__Extracted material__:
--- --- ---
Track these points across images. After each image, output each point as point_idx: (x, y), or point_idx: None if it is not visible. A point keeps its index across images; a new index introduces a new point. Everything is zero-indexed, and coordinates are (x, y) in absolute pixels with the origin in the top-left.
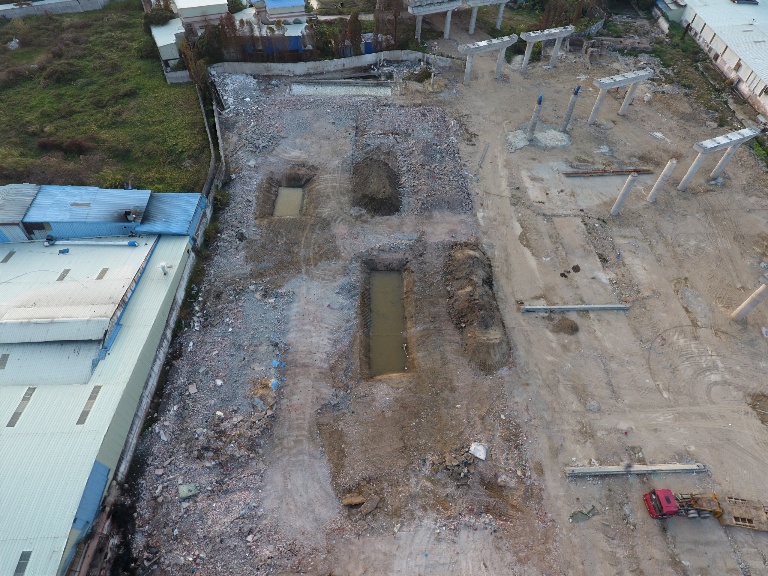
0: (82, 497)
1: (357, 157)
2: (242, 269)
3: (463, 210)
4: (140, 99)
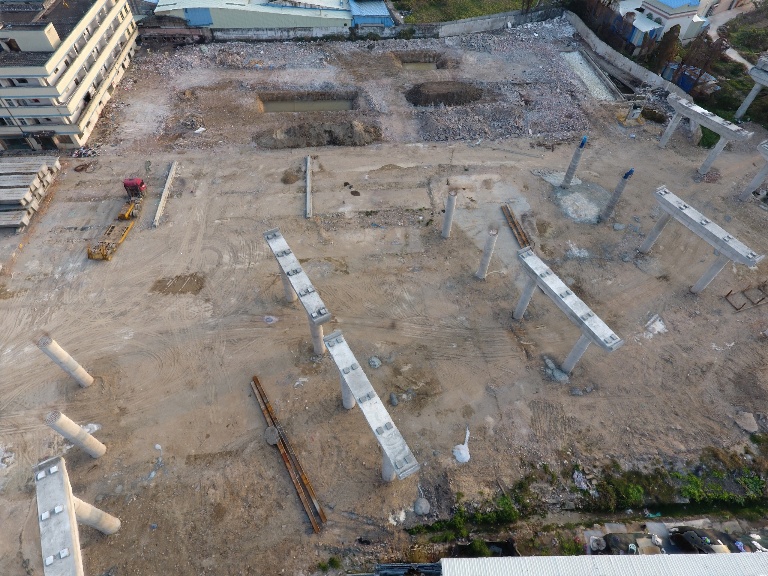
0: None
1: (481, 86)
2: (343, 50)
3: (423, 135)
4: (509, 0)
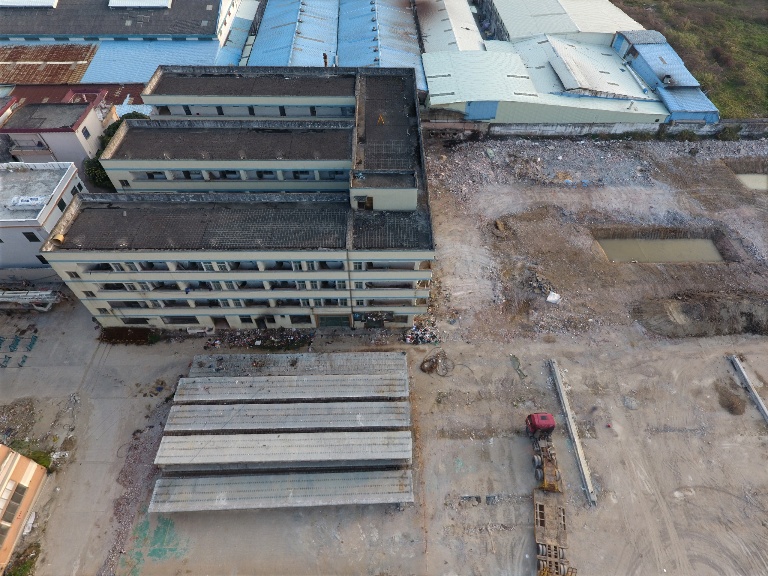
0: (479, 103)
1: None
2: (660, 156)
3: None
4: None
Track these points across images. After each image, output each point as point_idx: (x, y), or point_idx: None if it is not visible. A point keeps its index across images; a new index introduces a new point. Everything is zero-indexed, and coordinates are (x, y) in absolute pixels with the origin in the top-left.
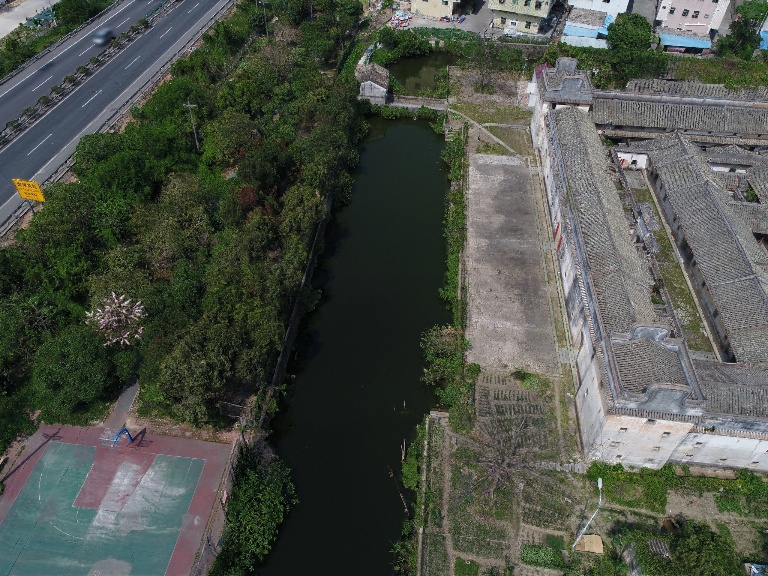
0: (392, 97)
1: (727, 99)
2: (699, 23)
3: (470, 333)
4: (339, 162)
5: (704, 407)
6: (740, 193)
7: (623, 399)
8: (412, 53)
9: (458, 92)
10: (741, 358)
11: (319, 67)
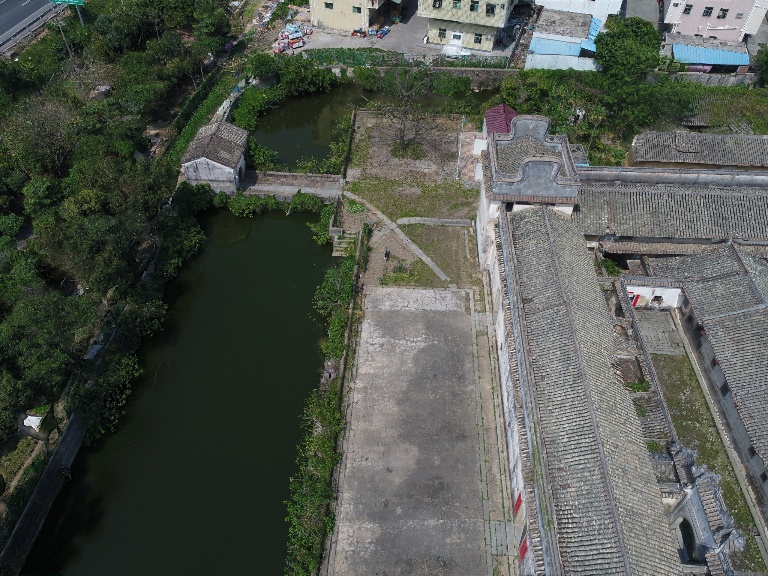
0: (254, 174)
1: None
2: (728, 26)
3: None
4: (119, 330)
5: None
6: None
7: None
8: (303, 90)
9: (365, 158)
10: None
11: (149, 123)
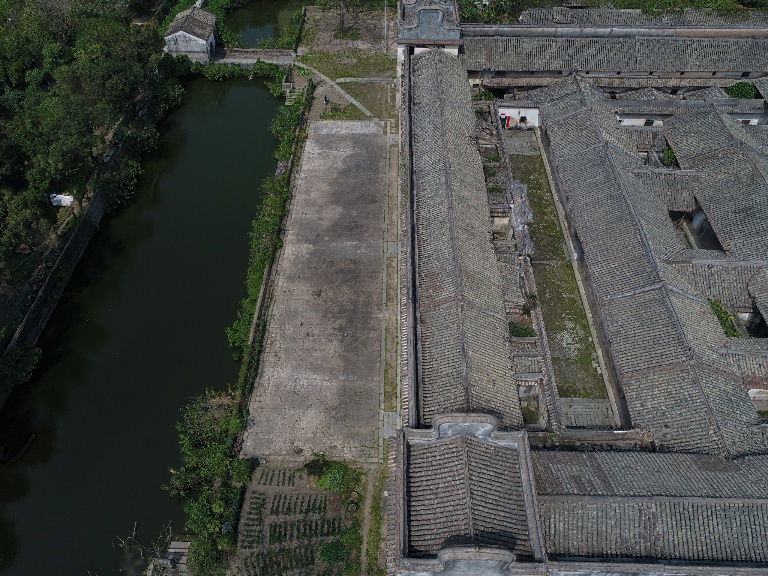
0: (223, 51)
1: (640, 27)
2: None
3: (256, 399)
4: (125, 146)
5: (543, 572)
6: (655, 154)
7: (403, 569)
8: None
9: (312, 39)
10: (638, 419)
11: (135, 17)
--- --- ---
__Short task__: Convert the listing above into a Markdown table with the columns "Row" and "Line", putting a row number and one line of the listing in each row. Skip blank lines and leave out the pictures.

__Complete answer__:
| Row | Line |
|---|---|
| 1 | Track these points across images. After each image, output each point as point_idx: (x, y), or point_idx: None if it is not visible. A point keeps its index across images; a new index introduces a new point. Everything is zero-indexed, and coordinates are (x, y) in absolute pixels with the origin in the top-left. |
| 2 | 0: (82, 497) |
| 3 | 1: (357, 157) |
| 4 | 2: (242, 269) |
| 5 | 3: (463, 210) |
| 6 | 4: (140, 99) |
| 7 | 0: None |
| 8 | 1: (481, 86) |
| 9 | 2: (343, 50) |
| 10 | 3: (423, 135) |
| 11 | 4: (509, 0) |
| 12 | 0: (479, 103) |
| 13 | 1: None |
| 14 | 2: (660, 156) |
| 15 | 3: None |
| 16 | 4: None |
| 17 | Track these points across images. After each image, output each point as point_idx: (x, y), or point_idx: None if it is not visible. A point keeps its index across images; a new index introduces a new point. Everything is zero-indexed, and coordinates are (x, y) in absolute pixels with the origin in the top-left. |
| 18 | 0: (392, 97) |
| 19 | 1: (727, 99) |
| 20 | 2: (699, 23) |
| 21 | 3: (470, 333) |
| 22 | 4: (339, 162) |
| 23 | 5: (704, 407) |
| 24 | 6: (740, 193) |
| 25 | 7: (623, 399) |
| 26 | 8: (412, 53) |
| 27 | 9: (458, 92) |
| 28 | 10: (741, 358) |
| 29 | 11: (319, 67) |
| 30 | 0: (254, 174) |
| 31 | 1: None |
| 32 | 2: (728, 26) |
| 33 | 3: None |
| 34 | 4: (119, 330) |
| 35 | 5: None |
| 36 | 6: None |
| 37 | 7: None |
| 38 | 8: (303, 90) |
| 39 | 9: (365, 158) |
| 40 | 10: None |
| 41 | 11: (149, 123) |
| 42 | 0: (223, 51) |
| 43 | 1: (640, 27) |
| 44 | 2: None |
| 45 | 3: (256, 399) |
| 46 | 4: (125, 146) |
| 47 | 5: (543, 572) |
| 48 | 6: (655, 154) |
| 49 | 7: (403, 569) |
| 50 | 8: None |
| 51 | 9: (312, 39) |
| 52 | 10: (638, 419) |
| 53 | 11: (135, 17) |